--- Testo ---

Anche Cicalone e la sua videoperatrice sarebbero poi andati al Pronto Soccorso. L’uomo avrebbe detto di essersi fatto male a «naso, ginocchio e collo».

 

Testimone della scena sarebbe stata la parlamentare M5S Marianna Ricciardi, che si era data appuntamento con Cicalone per «esprimere il mio punto di vista» sulla attività del boxeur youtuber «e su un problema che esaspera i cittadini, quello della sicurezza nelle metropolitane di Roma che anch’io utilizzo».

 

L’onorevole grillina dice di essersi trovata dinanzi ad una «una scena da far west»: «davanti ai miei occhi i ragazzi sono stati aggrediti da un gruppo di borseggiatori che si erano evidentemente organizzati e che hanno picchiato anche la videomaker rompendo la videocamera» è il virgolettato de Il Fatto.

---

#### Esercizio assegnato 1:
Secondo il testo, in quali parti del corpo Cicalone avrebbe detto di essersi fatto male?
#### Esercizio assegnato 2:
In base al testo, perché la parlamentare Marianna Ricciardi si trovava sulla scena?
#### Esercizio assegnato 3:
Prosegui il testo sull'aggressione subita da Cicalone e dalla sua videoperatrice, ripartendo subito dopo l'ultima frase.

--- Dati grezzi ---

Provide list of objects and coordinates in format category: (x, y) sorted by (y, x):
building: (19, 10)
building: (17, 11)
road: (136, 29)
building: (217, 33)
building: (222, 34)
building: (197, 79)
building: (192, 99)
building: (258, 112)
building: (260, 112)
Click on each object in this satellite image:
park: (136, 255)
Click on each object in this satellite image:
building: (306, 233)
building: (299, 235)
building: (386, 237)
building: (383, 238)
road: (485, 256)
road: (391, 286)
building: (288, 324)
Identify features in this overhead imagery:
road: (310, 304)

---

#### Risultato finale 1:
Al naso, al ginocchio e al collo.

#### Risultato finale 2:
Si era data appuntamento con Cicalone per esprimere il suo punto di vista sull'attività del boxeur youtuber. Voleva parlare anche della sicurezza nelle metropolitane di Roma, un problema che esaspera i cittadini e che la riguarda perché anche lei le utilizza.

#### Risultato finale 3:
«Ad aggredire Cicalone sarebbe stato un gruppo di almeno dieci persone. Gli agenti, intervenuti con diverse pattuglie, sono riusciti a fermare due uomini, mentre le donne sono riuscite a scappare» scrive Open.

 

«Mentre noi stiamo qua – spiega il popolare ex pugile – questi sono tornati a rubare in metropolitana», sottolineando che «il “servizio” sulla metro è stata una vera e propria imboscata. Uno c’ha attirato da una parte, picchiandosi in faccia da solo, e poi sono usciti fuori come funghi», racconta Cicalone.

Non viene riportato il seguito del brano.